## Work request
Pictures do not belong in your copy. Repeat all the other data exactly.

## Saved entries
►
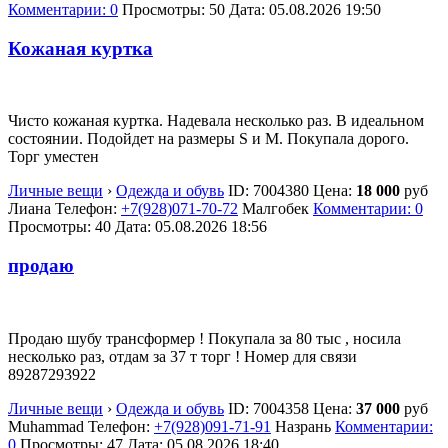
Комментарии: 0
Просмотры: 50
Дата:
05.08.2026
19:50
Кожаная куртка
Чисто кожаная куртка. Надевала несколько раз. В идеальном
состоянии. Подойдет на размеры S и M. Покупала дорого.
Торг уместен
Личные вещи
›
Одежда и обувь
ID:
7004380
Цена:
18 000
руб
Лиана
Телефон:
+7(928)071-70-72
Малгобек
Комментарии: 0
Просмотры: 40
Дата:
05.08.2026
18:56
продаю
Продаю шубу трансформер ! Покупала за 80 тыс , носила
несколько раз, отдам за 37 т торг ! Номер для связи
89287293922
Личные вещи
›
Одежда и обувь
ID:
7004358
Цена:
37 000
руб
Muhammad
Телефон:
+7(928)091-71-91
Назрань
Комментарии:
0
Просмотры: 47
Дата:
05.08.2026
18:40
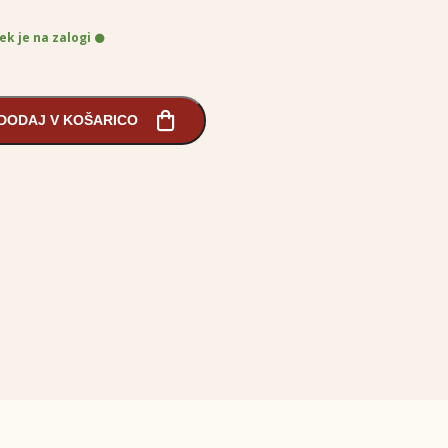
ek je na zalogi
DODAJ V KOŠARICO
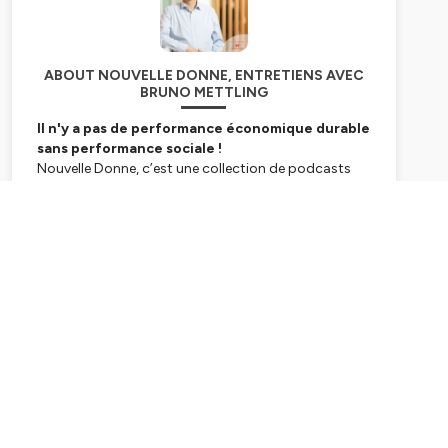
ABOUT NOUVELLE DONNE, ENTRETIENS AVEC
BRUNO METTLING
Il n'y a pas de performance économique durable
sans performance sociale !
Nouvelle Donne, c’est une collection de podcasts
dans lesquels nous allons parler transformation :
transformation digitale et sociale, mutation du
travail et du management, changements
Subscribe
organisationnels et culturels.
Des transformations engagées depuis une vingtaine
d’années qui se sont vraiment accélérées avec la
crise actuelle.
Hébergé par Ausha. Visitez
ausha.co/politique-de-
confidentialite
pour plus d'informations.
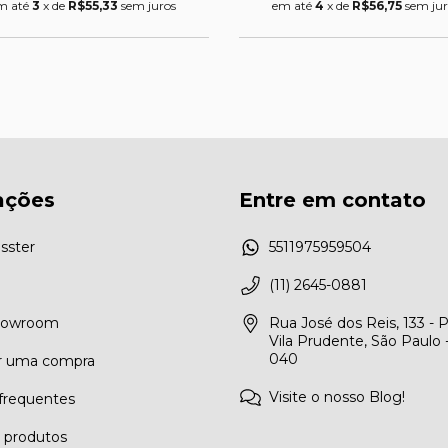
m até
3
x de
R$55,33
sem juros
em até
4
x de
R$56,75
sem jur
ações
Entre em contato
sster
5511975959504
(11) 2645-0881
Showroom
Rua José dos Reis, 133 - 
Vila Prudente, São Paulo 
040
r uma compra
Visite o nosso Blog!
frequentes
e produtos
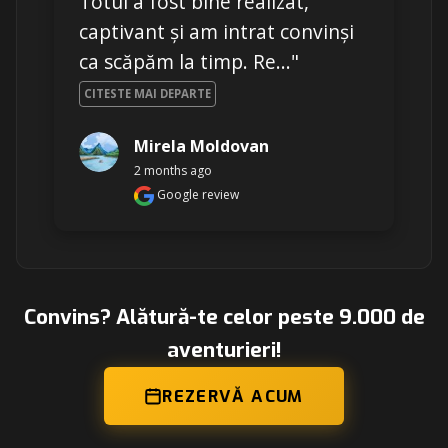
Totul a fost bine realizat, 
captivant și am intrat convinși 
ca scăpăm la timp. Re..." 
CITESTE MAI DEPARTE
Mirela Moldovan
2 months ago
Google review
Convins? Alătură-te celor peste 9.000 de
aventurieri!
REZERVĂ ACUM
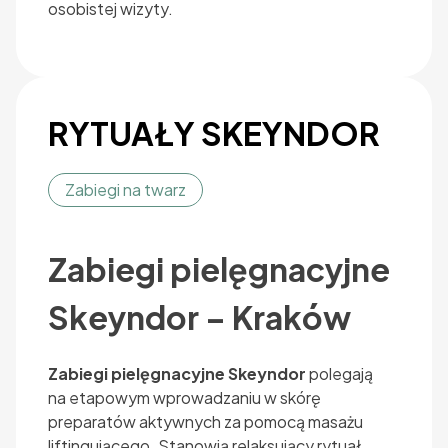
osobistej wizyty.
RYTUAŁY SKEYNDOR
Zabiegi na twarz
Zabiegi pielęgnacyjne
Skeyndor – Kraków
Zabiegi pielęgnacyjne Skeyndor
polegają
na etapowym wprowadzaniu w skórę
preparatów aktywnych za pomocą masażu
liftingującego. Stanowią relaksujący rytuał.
◄
## Completed exercise
Комментарии: 0
Просмотры: 50
Дата:
05.08.2026
19:50
Кожаная куртка
Чисто кожаная куртка. Надевала несколько раз. В идеальном
состоянии. Подойдет на размеры S и M. Покупала дорого.
Торг уместен
Личные вещи
›
Одежда и обувь
ID:
7004380
Цена:
18 000
руб
Лиана
Телефон:
+7(928)071-70-72
Малгобек
Комментарии: 0
Просмотры: 40
Дата:
05.08.2026
18:56
продаю
Продаю шубу трансформер ! Покупала за 80 тыс , носила
несколько раз, отдам за 37 т торг ! Номер для связи
89287293922
Личные вещи
›
Одежда и обувь
ID:
7004358
Цена:
37 000
руб
Muhammad
Телефон:
+7(928)091-71-91
Назрань
Комментарии:
0
Просмотры: 47
Дата:
05.08.2026
18:40
ek je na zalogi
DODAJ V KOŠARICO
ABOUT NOUVELLE DONNE, ENTRETIENS AVEC
BRUNO METTLING
Il n'y a pas de performance économique durable
sans performance sociale !
Nouvelle Donne, c’est une collection de podcasts
dans lesquels nous allons parler transformation :
transformation digitale et sociale, mutation du
travail et du management, changements
Subscribe
organisationnels et culturels.
Des transformations engagées depuis une vingtaine
d’années qui se sont vraiment accélérées avec la
crise actuelle.
Hébergé par Ausha. Visitez
ausha.co/politique-de-
confidentialite
pour plus d'informations.
m até
3
x de
R$55,33
sem juros
em até
4
x de
R$56,75
sem jur
ações
Entre em contato
sster
5511975959504
(11) 2645-0881
Showroom
Rua José dos Reis, 133 - 
Vila Prudente, São Paulo 
040
r uma compra
Visite o nosso Blog!
frequentes
e produtos
Totul a fost bine realizat, 
captivant și am intrat convinși 
ca scăpăm la timp. Re..." 
CITESTE MAI DEPARTE
Mirela Moldovan
2 months ago
Google review
Convins? Alătură-te celor peste 9.000 de
aventurieri!
REZERVĂ ACUM
osobistej wizyty.
RYTUAŁY SKEYNDOR
Zabiegi na twarz
Zabiegi pielęgnacyjne
Skeyndor – Kraków
Zabiegi pielęgnacyjne Skeyndor
polegają
na etapowym wprowadzaniu w skórę
preparatów aktywnych za pomocą masażu
liftingującego. Stanowią relaksujący rytuał.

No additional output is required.